[Opening Data for the task section]

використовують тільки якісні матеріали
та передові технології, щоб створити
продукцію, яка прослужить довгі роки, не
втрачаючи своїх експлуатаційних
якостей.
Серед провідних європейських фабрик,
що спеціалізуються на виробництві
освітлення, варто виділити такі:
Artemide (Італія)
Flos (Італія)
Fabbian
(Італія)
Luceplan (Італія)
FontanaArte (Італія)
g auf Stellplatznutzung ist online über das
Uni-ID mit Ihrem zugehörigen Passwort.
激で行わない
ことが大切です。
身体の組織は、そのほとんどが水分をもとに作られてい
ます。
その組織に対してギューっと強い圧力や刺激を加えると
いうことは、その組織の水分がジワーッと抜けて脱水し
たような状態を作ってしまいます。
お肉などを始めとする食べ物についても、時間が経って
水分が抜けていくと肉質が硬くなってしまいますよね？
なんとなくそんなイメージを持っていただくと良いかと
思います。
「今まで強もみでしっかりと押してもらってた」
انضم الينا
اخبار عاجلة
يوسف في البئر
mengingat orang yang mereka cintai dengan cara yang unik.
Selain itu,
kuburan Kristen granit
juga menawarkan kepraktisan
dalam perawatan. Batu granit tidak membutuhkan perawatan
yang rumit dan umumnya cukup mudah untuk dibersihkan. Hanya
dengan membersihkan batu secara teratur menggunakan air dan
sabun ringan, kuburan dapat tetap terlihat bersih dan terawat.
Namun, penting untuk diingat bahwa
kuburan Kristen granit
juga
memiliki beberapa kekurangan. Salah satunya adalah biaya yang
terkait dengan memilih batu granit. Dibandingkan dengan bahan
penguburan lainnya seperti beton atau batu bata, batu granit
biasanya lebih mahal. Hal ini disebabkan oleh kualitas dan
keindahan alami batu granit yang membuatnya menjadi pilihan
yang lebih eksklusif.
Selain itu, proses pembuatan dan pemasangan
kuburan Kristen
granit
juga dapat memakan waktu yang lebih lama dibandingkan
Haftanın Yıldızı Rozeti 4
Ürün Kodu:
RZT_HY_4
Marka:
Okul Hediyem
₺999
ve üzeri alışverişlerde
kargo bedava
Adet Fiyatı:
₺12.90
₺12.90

[Closing Data for the task section]

Description of the task: Reproduce each line of the records in which the string "yang" appears.

Answer space:
mengingat orang yang mereka cintai dengan cara yang unik.
yang rumit dan umumnya cukup mudah untuk dibersihkan. Hanya
memiliki beberapa kekurangan. Salah satunya adalah biaya yang
keindahan alami batu granit yang membuatnya menjadi pilihan
yang lebih eksklusif.
juga dapat memakan waktu yang lebih lama dibandingkan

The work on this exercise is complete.